ValueError: Cannot convert a partially known TensorShape to a Tensor: (?, 256)

2

I'm working on a sequence to sequence approach using LSTM and a VAE with an attention mechanism.

p = np.random.permutation(len(input_data))
input_data = input_data[p]
teacher_data = teacher_data[p]
target_data = target_data[p]
BUFFER_SIZE = len(input_data)
BATCH_SIZE = 64
embedding_dim = 100
units = 256
vocab_in_size = len(input_lang.word2idx)
vocab_out_size = len(target_lang.word2idx)

# Create the Encoder layers first.

encoder_inputs = Input(shape=(None,))
encoder_emb = Embedding(input_dim=vocab_in_size, output_dim=embedding_dim)
encoder_lstm =LSTM(units=units, return_sequences=True, return_state=True)
encoder_outputs, state_h, state_c = 
encoder_lstm(encoder_emb(encoder_inputs))
encoder_states = [state_h, state_c]
 #################### Adding VAE #######################
latent_dim =256
# output layer for mean and log variance
z_mu = Dense(latent_dim)(encoder_outputs)  #remplacer h
z_log_var = Dense(latent_dim)(encoder_outputs)
def sampling(args):
     batch_size=1
     z_mean, z_log_sigma = args
     epsilon = K.random_normal(shape=(batch_size, latent_dim),
                          mean=0., stddev=1.)
     return z_mean + K.exp(z_log_sigma) * epsilon

z = Lambda(sampling, output_shape=(latent_dim,))([z_mu, z_log_var])
state_h= z
state_c = z
encoder_states = [state_h, state_c] 

def vae_loss(y_true, y_pred):

    recon = K.sum(K.binary_crossentropy(y_pred, y_true), axis=-1)
    kl = 0.5 * K.sum(K.exp(z_log_var) + K.square(z_mu) - 1. - z_log_var, 
       axis=-1)
     return recon + kl[:, None]

 ##########################

# Now create the Decoder layers.
decoder_inputs = Input(shape=(None,))
decoder_emb = Embedding(input_dim=vocab_out_size, output_dim=embedding_dim)
decoder_lstm = LSTM(units=units, return_sequences=True, return_state=True)
decoder_lstm_out, _, _ = decoder_lstm(decoder_emb(decoder_inputs), 
    initial_state=encoder_states)

# Attention layer
attn_layer = AttentionLayer(name='attention_layer')
attn_out, attn_states = attn_layer([encoder_outputs, decoder_lstm_out])

When I execute this code I get this error at the last line:

ValueError: Cannot convert a partially known TensorShape to a Tensor: (?, 256)

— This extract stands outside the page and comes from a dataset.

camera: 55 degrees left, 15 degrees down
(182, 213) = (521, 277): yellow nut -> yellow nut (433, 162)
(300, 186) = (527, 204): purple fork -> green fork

I tried all solutions given for this error, no one solved my problem, if any one can help, I'll be so thankfull.

Kahina

Posted 2019-04-28T23:24:10.627

Reputation: 524

Answers

1

The problem is inside the sampling functions. I had the same problem and found out the answer in the tutorial here.

my original code is:

def sampling(args):
     z_mean, z_log_sigma = args
     epsilon = K.random_normal(shape=z_mean.shape)
     return z_mean + K.exp(z_log_sigma) * epsilon

with this sampling method, I got the same error with yours.

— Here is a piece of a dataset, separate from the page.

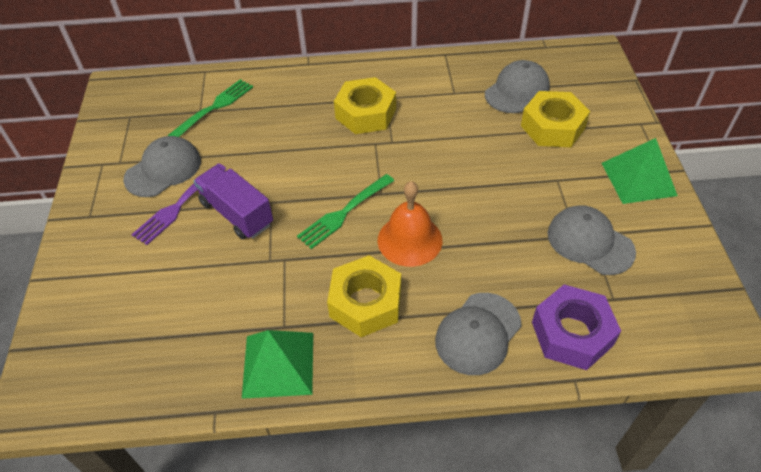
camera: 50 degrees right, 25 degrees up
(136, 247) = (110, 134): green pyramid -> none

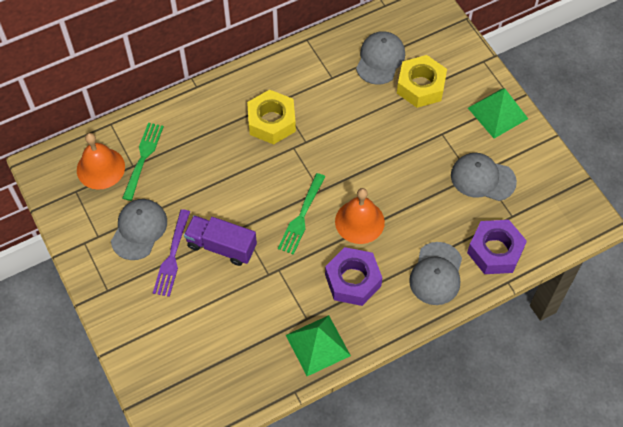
camera: 25 degrees left, 10 degrees up
(167, 104) = (100, 168): none -> orange bell
(365, 303) = (353, 280): yellow nut -> purple nut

the codes fixed the problem is:

class Sampling(layers.Layer):
  def call(self, inputs):
    z_mean, z_log_var = inputs
    batch = tf.shape(z_mean)[0]
    dim = tf.shape(z_mean)[1]
    epsilon = tf.keras.backend.random_normal(shape=(batch, dim))
    return z_mean + tf.exp(0.5 * z_log_var) * epsilon

It uses tf.shape to get the required shape parameters. It somehow fixes the problem.

Simon Ren

Posted 2019-04-28T23:24:10.627

Reputation: 11